§ **DATA TO PROCESS**
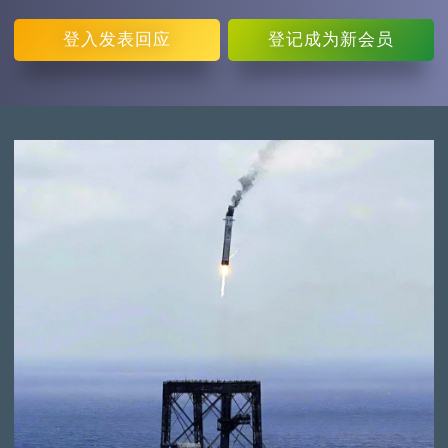
登入
发表回应
登记
成为新会员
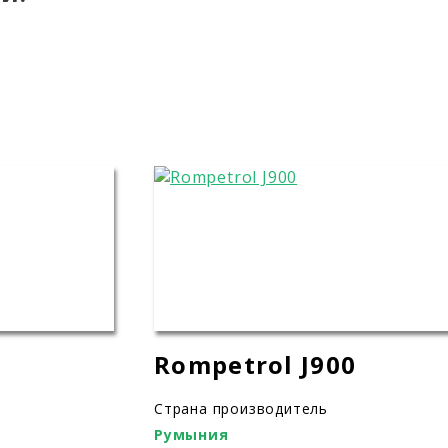
Rompetrol J900
Страна производитель
Румыния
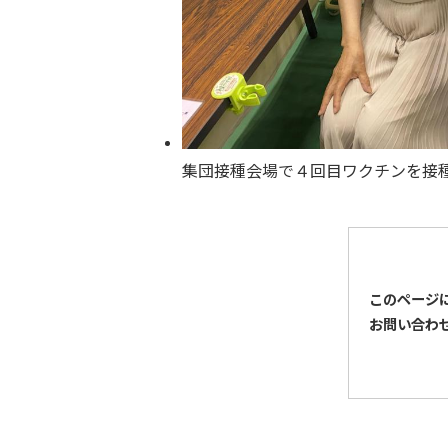
集団接種会場で４回目ワクチンを接
このページ
お問い合わ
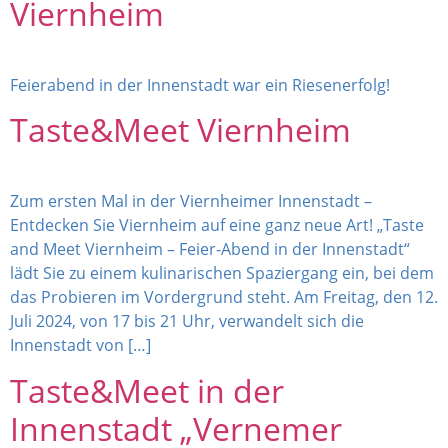
Viernheim
Feierabend in der Innenstadt war ein Riesenerfolg!
Taste&Meet Viernheim
Zum ersten Mal in der Viernheimer Innenstadt –
Entdecken Sie Viernheim auf eine ganz neue Art! „Taste
and Meet Viernheim – Feier-Abend in der Innenstadt“
lädt Sie zu einem kulinarischen Spaziergang ein, bei dem
das Probieren im Vordergrund steht. Am Freitag, den 12.
Juli 2024, von 17 bis 21 Uhr, verwandelt sich die
Innenstadt von […]
Taste&Meet in der
Innenstadt „Vernemer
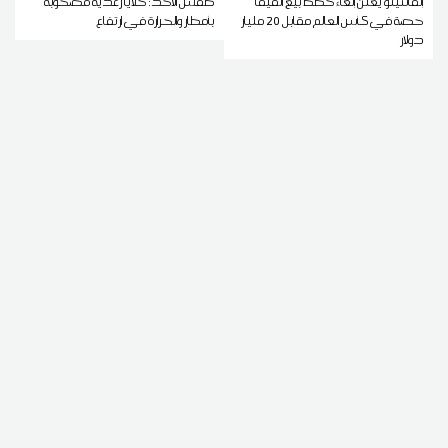
إنفانتينو يعلن إلغاء خطط بيع الفيفا
طقس الأحد: خلايا رعدية مصحوبة
حصة في كأس العالم مقابل 20 مليار
بأمطار والحرارة في ارتفاع
دولار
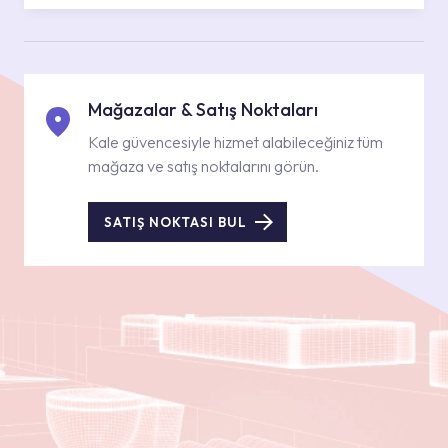
Mağazalar & Satış Noktaları
Kale güvencesiyle hizmet alabileceğiniz tüm
mağaza ve satış noktalarını görün.
SATIŞ NOKTASI BUL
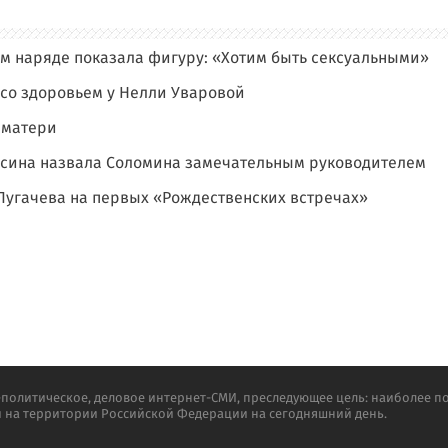
м наряде показала фигуру: «Хотим быть сексуальными»
 со здоровьем у Нелли Уваровой
 матери
рсина назвала Соломина замечательным руководителем
 Пугачева на первых «Рождественских встречах»
олитическое, деловое интернет-СМИ, преследующее цель: наиболее п
и на территории Российской Федерации на сегодняшний день.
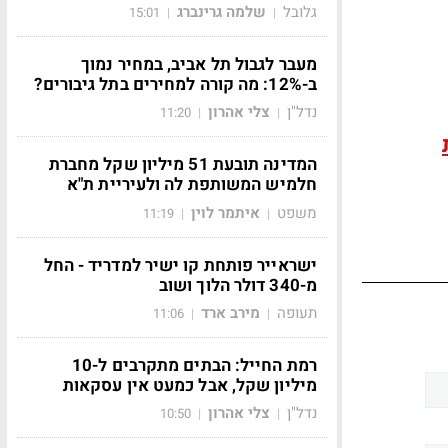
גלובל
שלמה גרינברג
15:01
|
|
מעבר לגבול תל אביב, במחיר נמוך
ב-12%: מה קורה למחירים בתל גיבורים?
נדל"ן
צלי אהרון
11:20
|
|
המדינה תובעת 51 מיליון שקל מחברת
חלמיש המשותפת לה ולעיריית ת"א
משפט
איתמר לוין
11:19
|
|
ישראייר פותחת קו ישיר למדריד - החל
מ-340 דולר הלוך ושוב
תעופה
מירב ארד
11:06
|
|
רמת החייל: הבתים מתקרבים ל-10
מיליון שקל, אבל כמעט אין עסקאות
נדל"ן
צלי אהרון
10:50
|
|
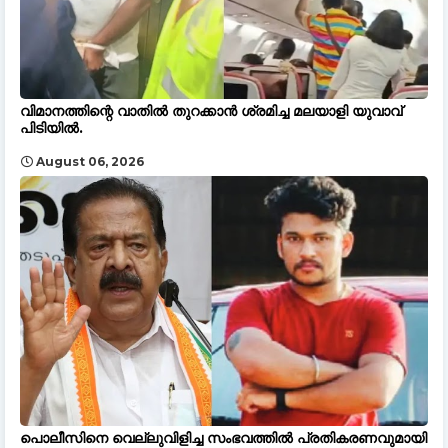
വിമാനത്തിന്റെ വാതിൽ തുറക്കാൻ ശ്രമിച്ച മലയാളി യുവാവ്
പിടിയിൽ.
August 06, 2026
പൊലീസിനെ വെല്ലുവിളിച്ച സംഭവത്തിൽ പ്രതികരണവുമായി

§ **WORK TASK**
Can you format the listing lines above, from the line with "Mağazalar & Satış Noktaları" to the line with "и на территории", as a Markdown table with the columns Row and Text, numbering each row and skipping blank lines and pictures?

§ **OUTPUT FOR THIS TASK**
| Row | Text |
|---|---|
| 1 | Mağazalar & Satış Noktaları |
| 2 | Kale güvencesiyle hizmet alabileceğiniz tüm |
| 3 | mağaza ve satış noktalarını görün. |
| 4 | SATIŞ NOKTASI BUL |
| 5 | м наряде показала фигуру: «Хотим быть сексуальными» |
| 6 |  со здоровьем у Нелли Уваровой |
| 7 |  матери |
| 8 | рсина назвала Соломина замечательным руководителем |
| 9 |  Пугачева на первых «Рождественских встречах» |
| 10 | олитическое, деловое интернет-СМИ, преследующее цель: наиболее п |
| 11 | и на территории Российской Федерации на сегодняшний день. |